START DATA TO PROCESS
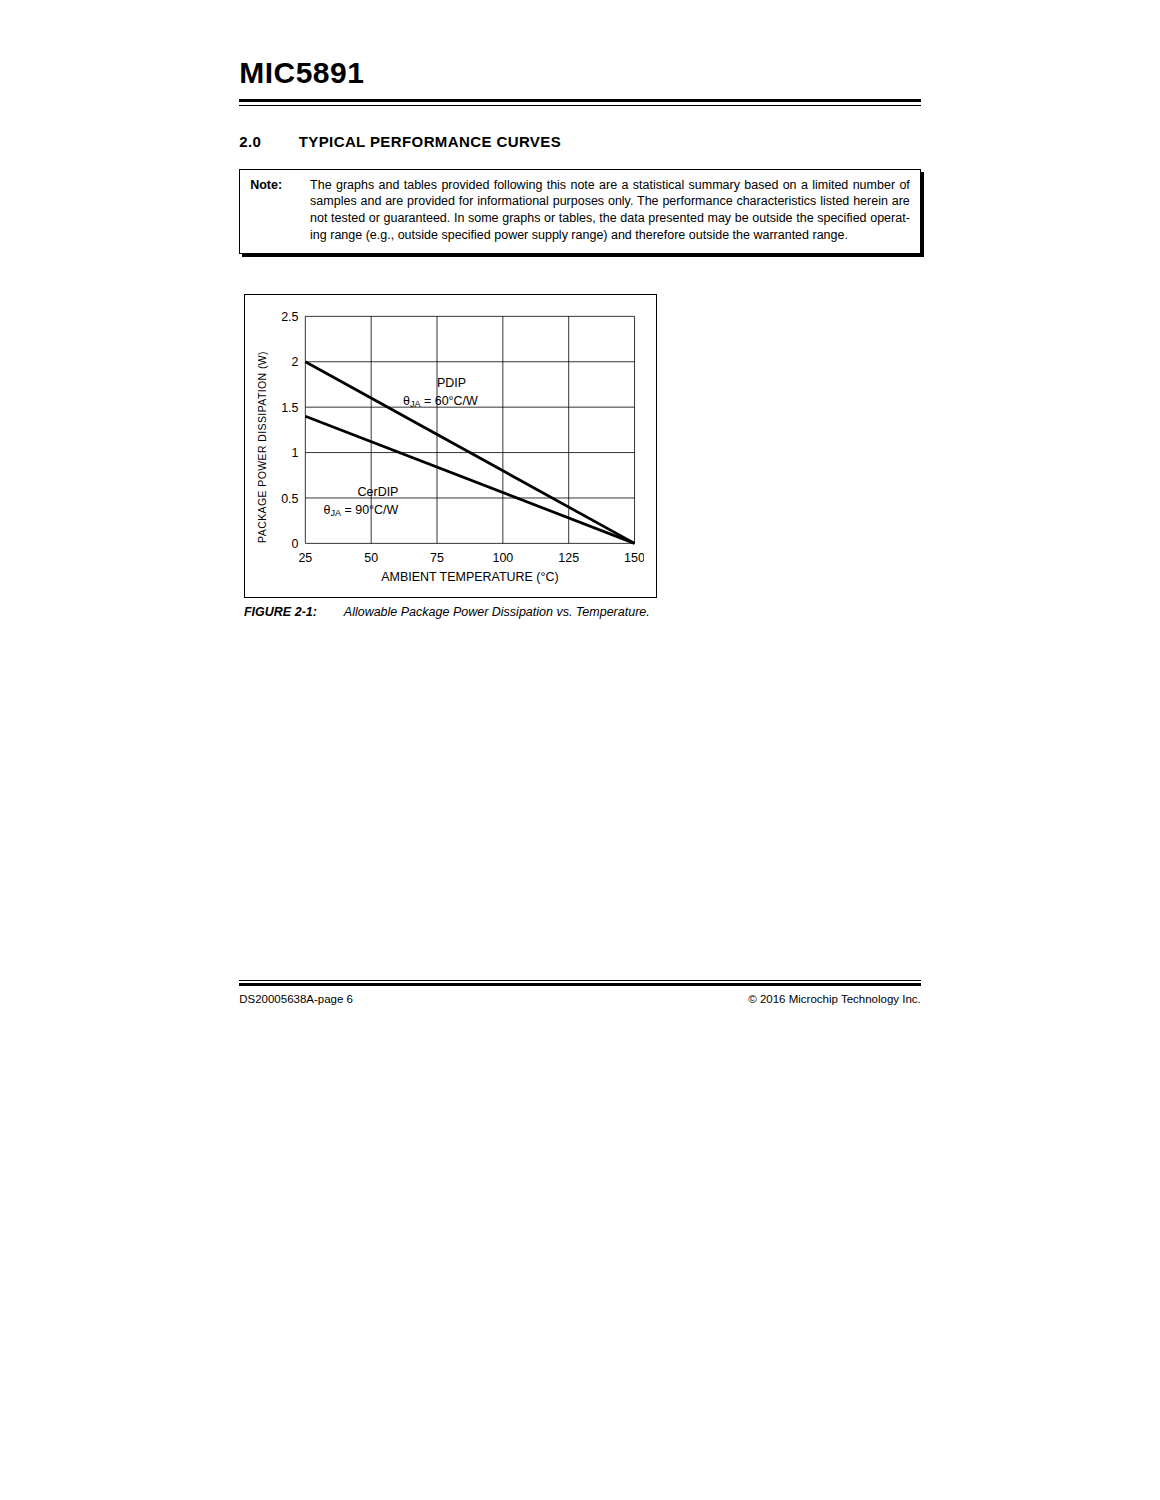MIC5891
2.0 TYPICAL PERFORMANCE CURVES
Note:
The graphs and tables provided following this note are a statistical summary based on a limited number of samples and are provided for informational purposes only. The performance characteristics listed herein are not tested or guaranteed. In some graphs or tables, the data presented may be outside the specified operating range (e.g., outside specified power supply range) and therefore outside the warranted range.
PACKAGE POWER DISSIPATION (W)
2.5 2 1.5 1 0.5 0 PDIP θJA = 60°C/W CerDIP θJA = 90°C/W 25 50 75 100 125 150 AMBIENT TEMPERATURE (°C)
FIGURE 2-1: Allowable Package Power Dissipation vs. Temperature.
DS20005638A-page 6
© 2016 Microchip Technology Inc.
END DATA TO PROCESS
Since the pictures are not wanted, set down only the rest of each record, exactly as above.

- SOLUTION
MIC5891
2.0 TYPICAL PERFORMANCE CURVES
Note:
The graphs and tables provided following this note are a statistical summary based on a limited number of samples and are provided for informational purposes only. The performance characteristics listed herein are not tested or guaranteed. In some graphs or tables, the data presented may be outside the specified operating range (e.g., outside specified power supply range) and therefore outside the warranted range.
PACKAGE POWER DISSIPATION (W)
2.5 2 1.5 1 0.5 0 PDIP θJA = 60°C/W CerDIP θJA = 90°C/W 25 50 75 100 125 150 AMBIENT TEMPERATURE (°C)
FIGURE 2-1: Allowable Package Power Dissipation vs. Temperature.
DS20005638A-page 6
© 2016 Microchip Technology Inc.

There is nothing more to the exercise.